WORK TO BE COMPLETED: Find the lines below that contain the string "Figure", count them, and give only the number.

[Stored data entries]
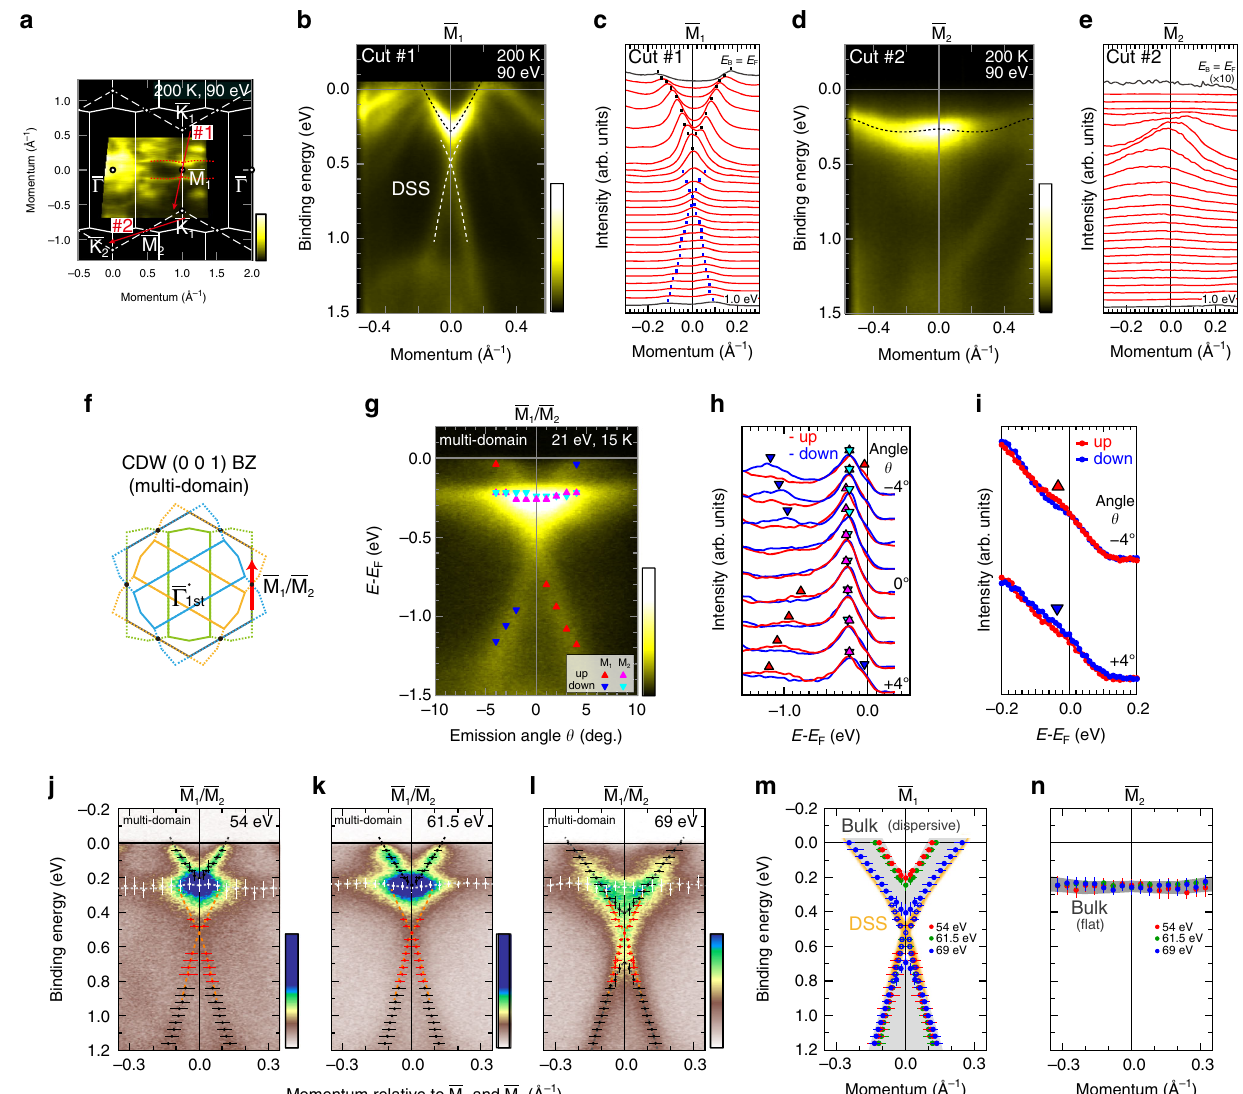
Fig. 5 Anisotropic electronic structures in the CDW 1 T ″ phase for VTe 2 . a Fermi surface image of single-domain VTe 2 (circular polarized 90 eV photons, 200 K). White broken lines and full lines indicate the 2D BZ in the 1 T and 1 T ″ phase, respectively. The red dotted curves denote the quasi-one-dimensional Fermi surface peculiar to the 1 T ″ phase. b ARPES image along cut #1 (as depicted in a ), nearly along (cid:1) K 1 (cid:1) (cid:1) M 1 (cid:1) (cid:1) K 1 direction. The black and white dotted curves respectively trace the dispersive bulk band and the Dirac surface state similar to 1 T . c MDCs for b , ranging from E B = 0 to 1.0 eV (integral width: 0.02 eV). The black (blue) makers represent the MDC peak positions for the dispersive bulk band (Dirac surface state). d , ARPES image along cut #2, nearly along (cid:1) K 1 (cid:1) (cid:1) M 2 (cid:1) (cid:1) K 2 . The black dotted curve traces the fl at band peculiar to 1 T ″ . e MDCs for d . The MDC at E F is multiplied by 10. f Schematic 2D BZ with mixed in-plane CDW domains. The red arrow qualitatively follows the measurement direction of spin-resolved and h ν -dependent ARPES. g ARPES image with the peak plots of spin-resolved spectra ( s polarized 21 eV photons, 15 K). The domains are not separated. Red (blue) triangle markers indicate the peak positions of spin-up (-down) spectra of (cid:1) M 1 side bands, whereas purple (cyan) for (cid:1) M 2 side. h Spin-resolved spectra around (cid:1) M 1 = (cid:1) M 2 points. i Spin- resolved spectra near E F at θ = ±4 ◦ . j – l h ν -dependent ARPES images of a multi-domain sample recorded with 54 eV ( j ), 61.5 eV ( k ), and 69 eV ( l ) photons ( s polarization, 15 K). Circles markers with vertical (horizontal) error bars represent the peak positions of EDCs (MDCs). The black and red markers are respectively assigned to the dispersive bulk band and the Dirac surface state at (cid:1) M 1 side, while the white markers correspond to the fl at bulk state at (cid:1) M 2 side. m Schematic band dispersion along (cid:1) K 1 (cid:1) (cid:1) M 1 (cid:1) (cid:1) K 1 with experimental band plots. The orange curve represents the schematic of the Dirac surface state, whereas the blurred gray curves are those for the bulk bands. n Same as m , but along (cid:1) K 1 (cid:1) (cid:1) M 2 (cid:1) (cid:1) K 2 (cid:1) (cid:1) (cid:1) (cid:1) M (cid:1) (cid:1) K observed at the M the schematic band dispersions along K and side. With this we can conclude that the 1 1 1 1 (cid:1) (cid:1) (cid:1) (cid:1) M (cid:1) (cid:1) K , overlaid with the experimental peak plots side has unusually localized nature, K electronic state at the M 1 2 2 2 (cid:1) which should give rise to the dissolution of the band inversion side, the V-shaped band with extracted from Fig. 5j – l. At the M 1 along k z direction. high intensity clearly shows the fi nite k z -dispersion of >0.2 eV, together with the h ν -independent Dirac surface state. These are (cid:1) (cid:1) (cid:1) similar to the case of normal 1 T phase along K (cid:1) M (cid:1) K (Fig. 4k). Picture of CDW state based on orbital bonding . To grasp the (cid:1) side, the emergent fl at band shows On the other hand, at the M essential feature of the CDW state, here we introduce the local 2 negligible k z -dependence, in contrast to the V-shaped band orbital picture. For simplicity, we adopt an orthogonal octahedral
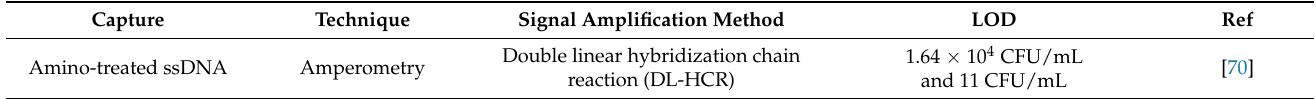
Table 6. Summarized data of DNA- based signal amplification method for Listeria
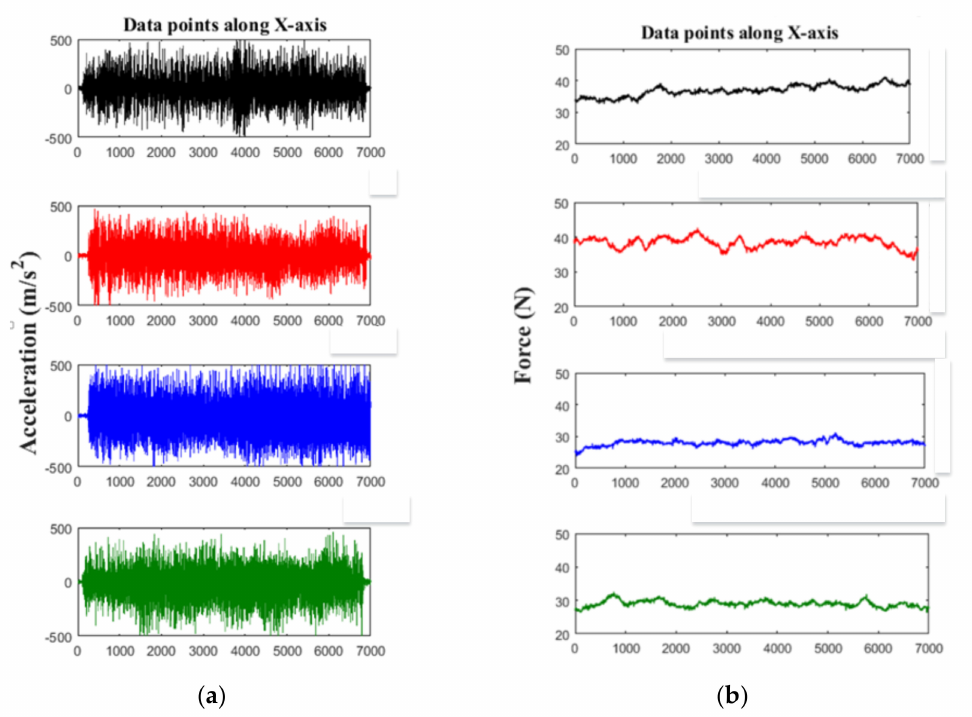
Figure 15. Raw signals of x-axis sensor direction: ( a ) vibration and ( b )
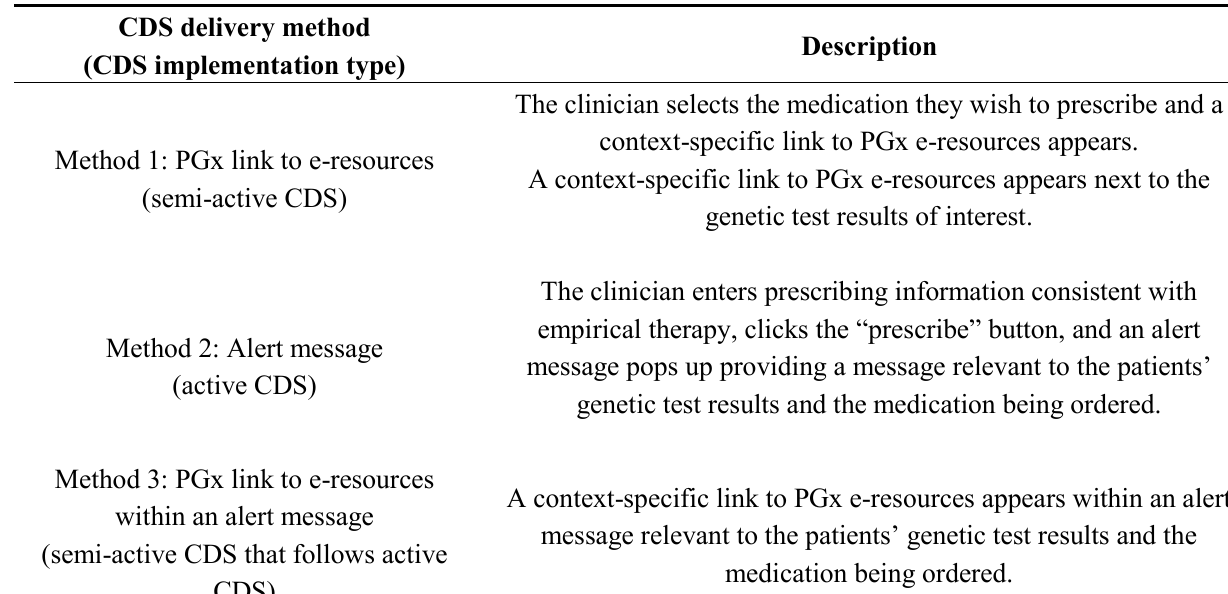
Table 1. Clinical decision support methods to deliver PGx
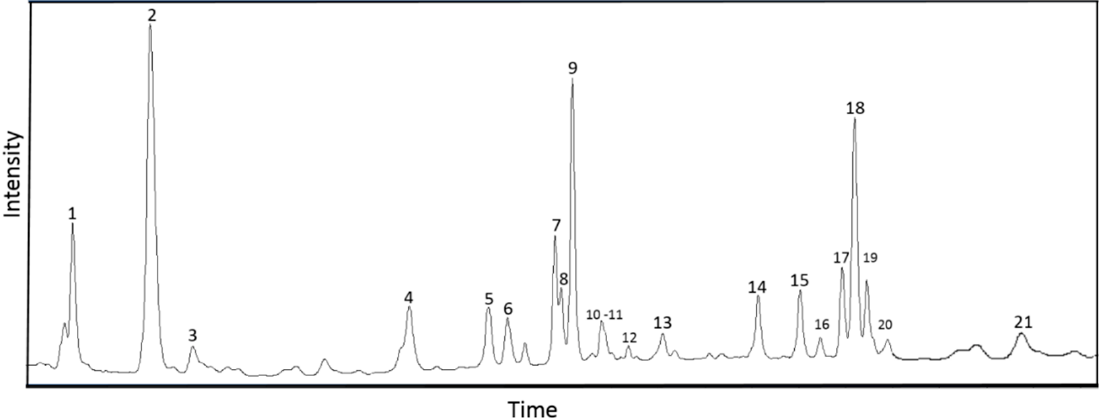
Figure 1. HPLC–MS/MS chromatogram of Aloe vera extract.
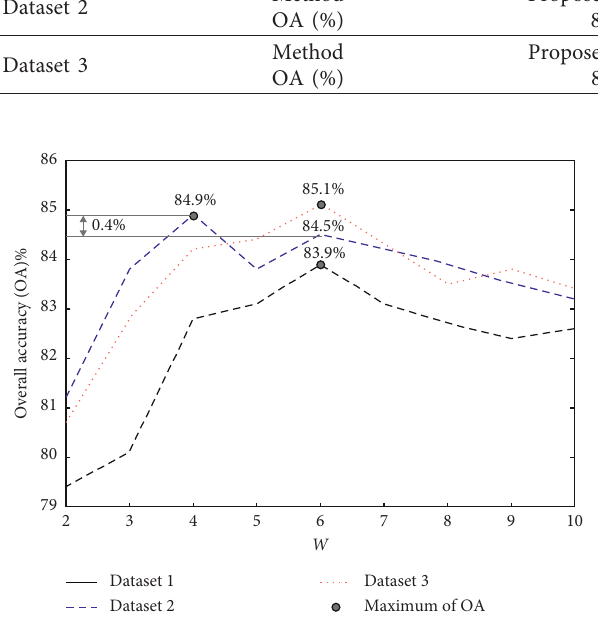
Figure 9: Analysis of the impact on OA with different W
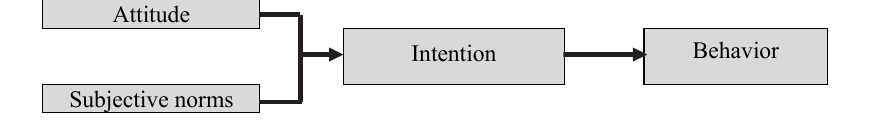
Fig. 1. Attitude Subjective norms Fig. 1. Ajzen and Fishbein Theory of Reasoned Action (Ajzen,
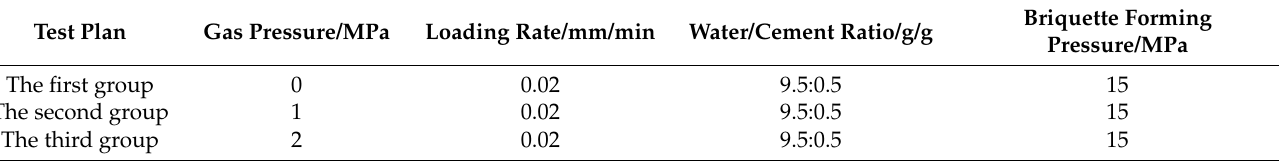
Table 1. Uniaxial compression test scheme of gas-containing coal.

EXPECTED OUTPUT: 3